Stored entries
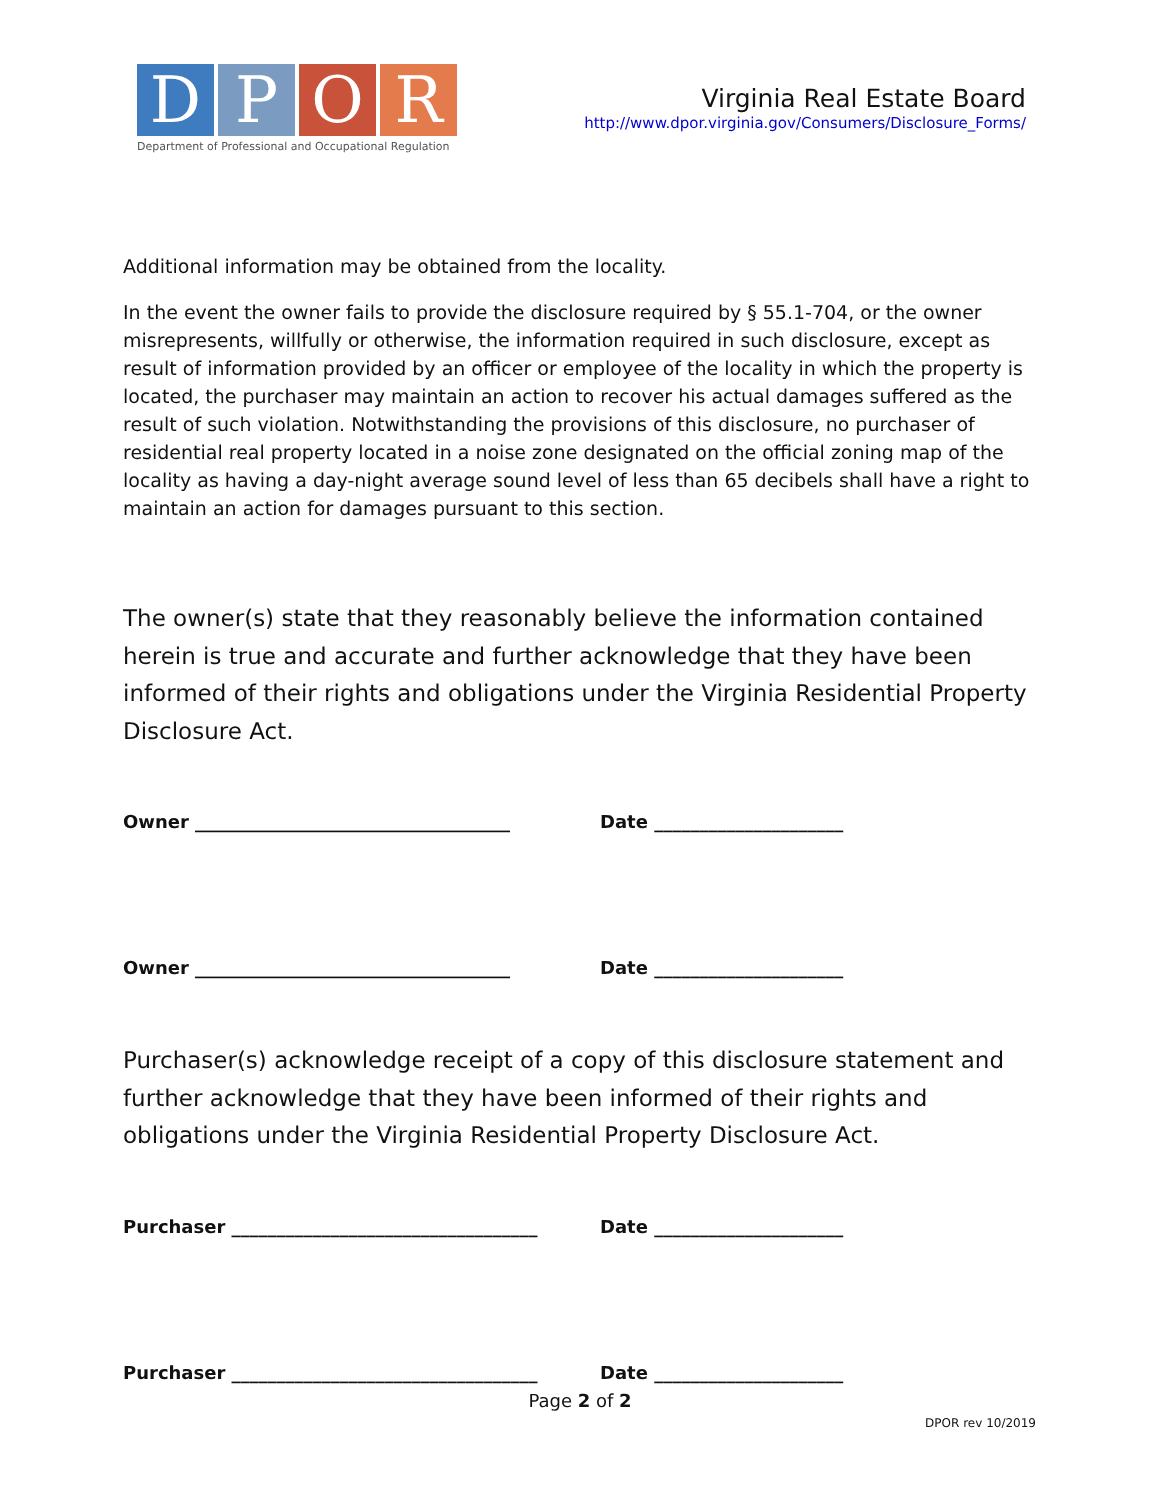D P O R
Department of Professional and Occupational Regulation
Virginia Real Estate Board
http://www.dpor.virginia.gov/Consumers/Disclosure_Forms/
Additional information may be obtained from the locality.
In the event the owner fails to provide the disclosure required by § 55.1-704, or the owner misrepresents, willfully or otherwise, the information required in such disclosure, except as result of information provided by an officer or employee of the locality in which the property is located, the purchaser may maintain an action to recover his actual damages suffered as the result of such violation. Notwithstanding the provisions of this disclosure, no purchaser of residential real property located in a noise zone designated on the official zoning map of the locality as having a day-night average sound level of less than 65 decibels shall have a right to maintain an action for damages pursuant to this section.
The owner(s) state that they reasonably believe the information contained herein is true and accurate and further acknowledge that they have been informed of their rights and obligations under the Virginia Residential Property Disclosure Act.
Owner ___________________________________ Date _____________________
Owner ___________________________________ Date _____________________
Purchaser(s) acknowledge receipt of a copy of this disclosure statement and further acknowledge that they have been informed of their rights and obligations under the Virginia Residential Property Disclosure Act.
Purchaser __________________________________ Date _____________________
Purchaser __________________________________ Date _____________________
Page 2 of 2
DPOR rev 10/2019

- _The task_
Leaving the pictures out, reproduce the entries above exactly.

- _Reply_
D P O R
Department of Professional and Occupational Regulation
Virginia Real Estate Board
http://www.dpor.virginia.gov/Consumers/Disclosure_Forms/
Additional information may be obtained from the locality.
In the event the owner fails to provide the disclosure required by § 55.1-704, or the owner misrepresents, willfully or otherwise, the information required in such disclosure, except as result of information provided by an officer or employee of the locality in which the property is located, the purchaser may maintain an action to recover his actual damages suffered as the result of such violation. Notwithstanding the provisions of this disclosure, no purchaser of residential real property located in a noise zone designated on the official zoning map of the locality as having a day-night average sound level of less than 65 decibels shall have a right to maintain an action for damages pursuant to this section.
The owner(s) state that they reasonably believe the information contained herein is true and accurate and further acknowledge that they have been informed of their rights and obligations under the Virginia Residential Property Disclosure Act.
Owner ___________________________________ Date _____________________
Owner ___________________________________ Date _____________________
Purchaser(s) acknowledge receipt of a copy of this disclosure statement and further acknowledge that they have been informed of their rights and obligations under the Virginia Residential Property Disclosure Act.
Purchaser __________________________________ Date _____________________
Purchaser __________________________________ Date _____________________
Page 2 of 2
DPOR rev 10/2019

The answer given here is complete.